Booth's algorithm can be beneficial for machines that have multiplies that
require a varying number of cycles to complete.
see Integer Division
We will see that division is essentially a series of subtracts and shifts.
We will have to detect divide by zero (infinity).
see Figure 4.40: The third division algorithm has just two steps.
Place the dividend in the right half of the remainder register.
We subtract the divisor register from the left half of the remainder.
If the result is >= 0, then we know that the divisor fit into the
dividend and we set the rightmost bit of the remainder to 1.
If the result is < 0, then we have to restore the previous value of the
remainder register by adding the divisor register to it (undo the subtract).
We keep doing this for 32 repetitions.
We finally have the quotient in the right half of the remainder register
and the remainder in the left half.
see Figure 4.42: Division example using third algorithm in Figure 4.40
So the right half of the remainder is initialized to the dividend and the
left half is the sign extension of the dividend.
Step 0 also left shifts the remainder register by 1.
Steps 1 and 2 find that after subtracting the divisor from the left half
of the remainder register, the result is negative.
So the old value is restored and left shifted by 1.
Steps 3 and 4 find that after subtracting the divisor from the left half
of the remainder register, the result is positive.
So the value in the left half does not get restored and the whole register
value is left shifted.
Finally we right shift the left half of the remainder register by 1 to
get rid of the effect of that final left shift.
see General Forms of a MIPS Integer Multiply or Divide Instruction
Only 2 source registers are explicitly given.
The destination of the integer multiply and divide are implicit hi
and lo registers.
These pair of registers hold the 64-bit product for the multiply.
The high portion can be inspected to see if there is an overflow
(nonzero bit for nonnegative right half or zero bit for negative right half).

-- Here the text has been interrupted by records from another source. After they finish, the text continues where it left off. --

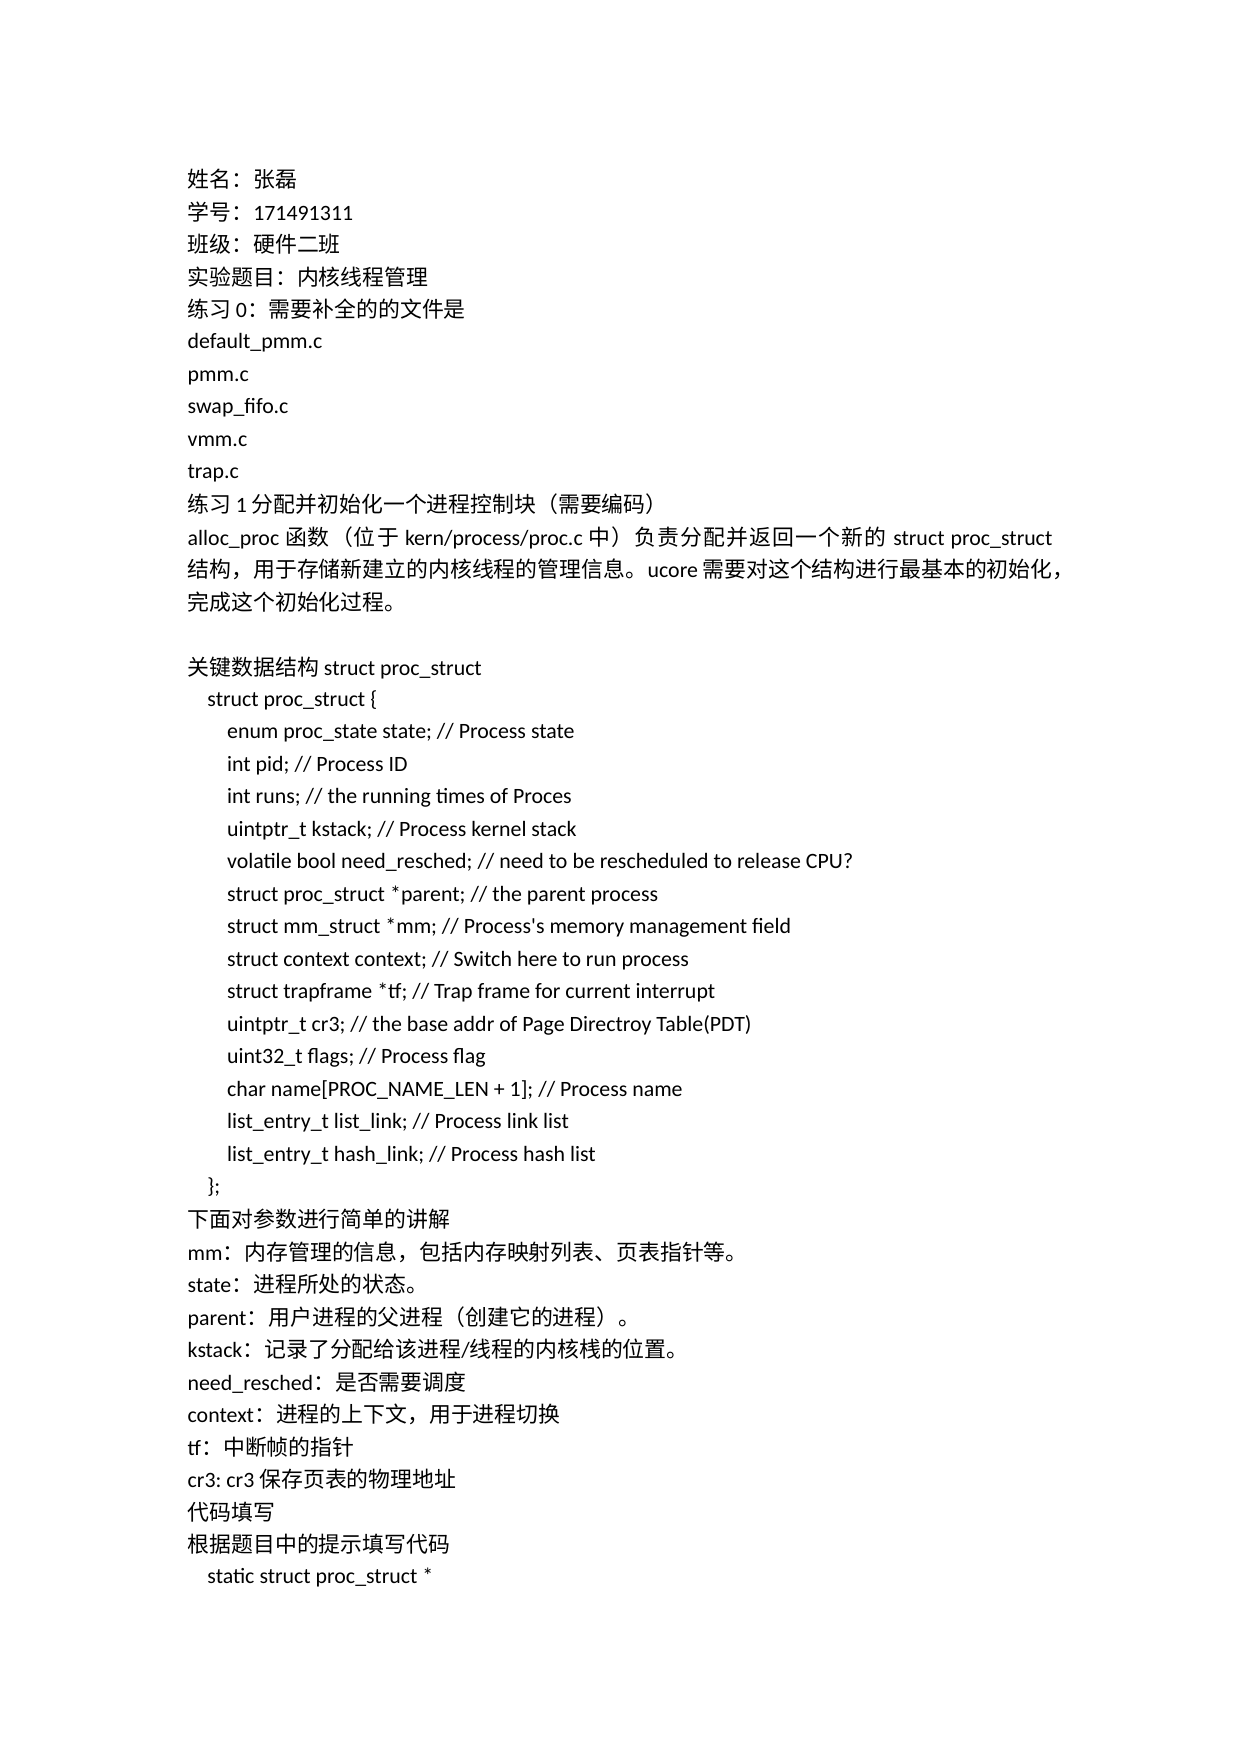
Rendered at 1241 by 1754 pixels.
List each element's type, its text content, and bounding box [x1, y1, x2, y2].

text volatile bool need_resched; // need to be rescheduled to release CPU? [187, 844, 1053, 877]
text static struct proc_struct * [187, 1559, 1053, 1592]
text struct proc_struct { [187, 682, 1053, 714]
text 班级：硬件二班 [187, 227, 1053, 259]
text kstack：记录了分配给该进程/线程的内核桟的位置。 [187, 1332, 1053, 1364]
text 下面对参数进行简单的讲解 [187, 1202, 1053, 1234]
text int runs; // the running times of Proces [187, 779, 1053, 812]
text struct trapframe *tf; // Trap frame for current interrupt [187, 974, 1053, 1007]
text 练习0：需要补全的的文件是 [187, 292, 1053, 324]
text need_resched：是否需要调度 [187, 1364, 1053, 1397]
text int pid; // Process ID [187, 747, 1053, 779]
text list_entry_t hash_link; // Process hash list [187, 1137, 1053, 1169]
text alloc_proc函数（位于kern/process/proc.c中）负责分配并返回一个新的struct proc_struct结构，用于存储新建立的内核线程的管理信息。ucore需要对这个结构进行最基本的初始化，完成这个初始化过程。 [187, 519, 1053, 617]
text char name[PROC_NAME_LEN + 1]; // Process name [187, 1072, 1053, 1104]
text vmm.c [187, 422, 1053, 454]
text pmm.c [187, 357, 1053, 389]
text state：进程所处的状态。 [187, 1267, 1053, 1299]
text struct context context; // Switch here to run process [187, 942, 1053, 974]
text struct mm_struct *mm; // Process's memory management field [187, 909, 1053, 942]
text enum proc_state state; // Process state [187, 714, 1053, 747]
text uint32_t flags; // Process flag [187, 1039, 1053, 1072]
text uintptr_t cr3; // the base addr of Page Directroy Table(PDT) [187, 1007, 1053, 1039]
text tf：中断帧的指针 [187, 1429, 1053, 1462]
text default_pmm.c [187, 324, 1053, 357]
text mm：内存管理的信息，包括内存映射列表、页表指针等。 [187, 1234, 1053, 1267]
text trap.c [187, 454, 1053, 487]
text 学号：171491311 [187, 194, 1053, 227]
text swap_fifo.c [187, 389, 1053, 422]
text context：进程的上下文，用于进程切换 [187, 1397, 1053, 1429]
text cr3: cr3 保存页表的物理地址 [187, 1462, 1053, 1494]
text 实验题目：内核线程管理 [187, 259, 1053, 292]
text 姓名：张磊 [187, 162, 1053, 194]
text uintptr_t kstack; // Process kernel stack [187, 812, 1053, 844]
text }; [187, 1169, 1053, 1202]
text list_entry_t list_link; // Process link list [187, 1104, 1053, 1137]
text parent：用户进程的父进程（创建它的进程）。 [187, 1299, 1053, 1332]
text 练习1 分配并初始化一个进程控制块（需要编码） [187, 487, 1053, 519]
text 根据题目中的提示填写代码 [187, 1527, 1053, 1559]
text struct proc_struct *parent; // the parent process [187, 877, 1053, 909]
text 关键数据结构 struct proc_struct [187, 649, 1053, 682]
text 代码填写 [187, 1494, 1053, 1527]
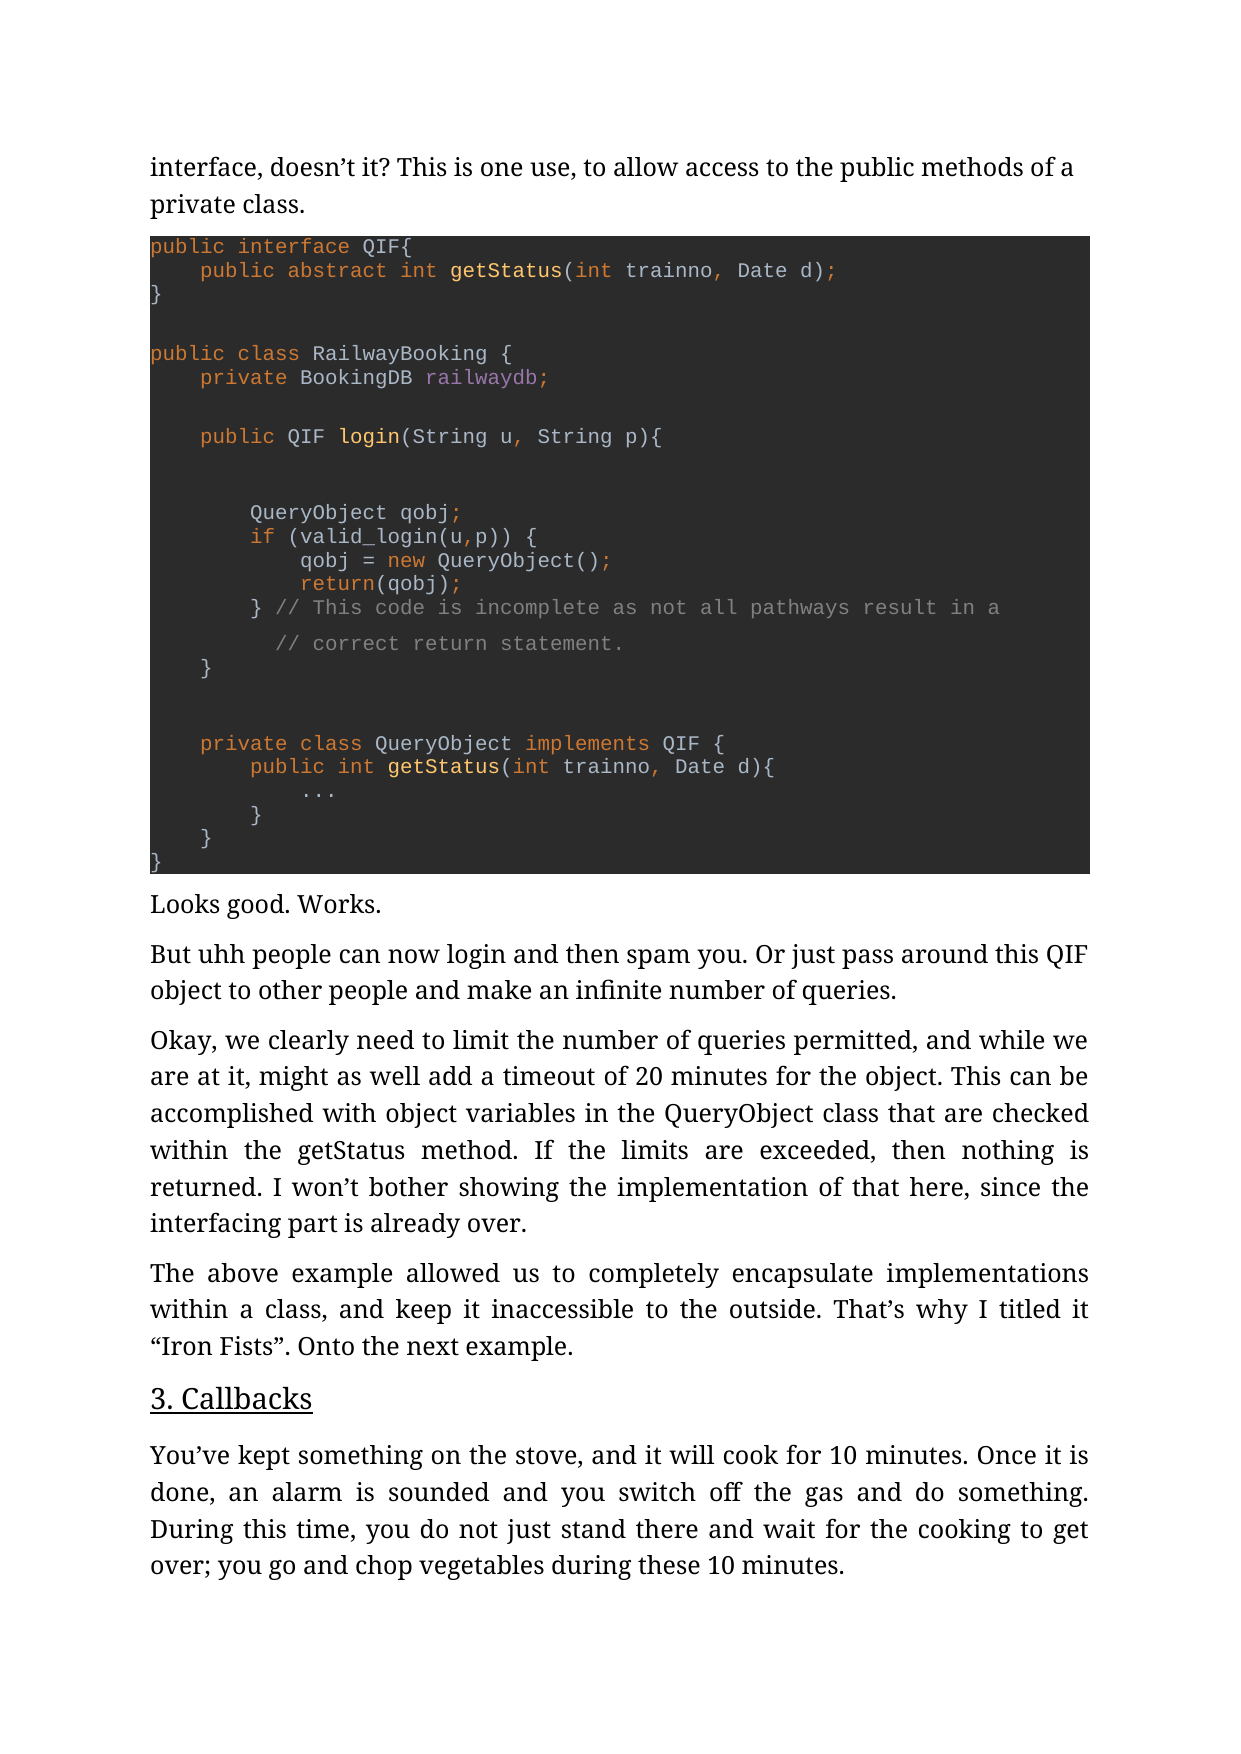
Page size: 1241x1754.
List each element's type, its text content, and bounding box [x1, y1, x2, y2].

text private class QueryObject implements QIF { public int getStatus(int trainno, Date d){ ... } } } [150, 733, 1090, 874]
text You’ve kept something on the stove, and it will cook for 10 minutes. Once it is done, an alarm is sounded and you switch off the gas and do something. During this time, you do not just stand there and wait for the cooking to get over; you go and chop vegetables during these 10 minutes. [150, 1438, 1090, 1582]
text // correct return statement. } [150, 633, 1090, 720]
text Okay, we clearly need to limit the number of queries permitted, and while we are at it, might as well add a timeout of 20 minutes for the object. This can be accomplished with object variables in the QueryObject class that are checked within the getStatus method. If the limits are exceeded, then nothing is returned. I won’t bother showing the implementation of that here, since the interfacing part is already over. [150, 1022, 1090, 1240]
text QueryObject qobj; if (valid_login(u,p)) { qobj = new QueryObject(); return(qobj); } // This code is incomplete as not all pathways result in a [150, 502, 1090, 621]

For the divide, the lo portion contains the quotient and the hi
portion contains the remainder.
The last two instructions show how we can move the values from these special
registers to conventional registers.
The likely reason that special registers (hi and lo) are used
is due to multiply and divide instructions requiring several cycles to execute.
see Fallacies
-
Fallacy: Floating-point addition is associative; that is,
x+(y+z) = (x+y)+z.
The problem is that floating-point numbers are represented with limited
precision.
For instance, if the result has the most significant bit set a far distance
from the least significant bit, then the least significant bit will often
be truncated away.
This can happen when x is a very large magnitude negative number,
y is a very large magnitude positive number, and z is a
small number.
Thus, the results can differ depending on the order that the operations
applied, which can inhibit many compiler optimizations.
This is less of a problem with integer operations, except for the possibility
of introducing overflow.
-
Fallacy: Only theoretical mathematicians care about floating-point
accuracy.
Remember the Pentium where errors on floating-point divides could occur on
the 4th to 15th decimal digits to the right of the decimal point.
This error cost Intel an estimated $300 million in recalled chips.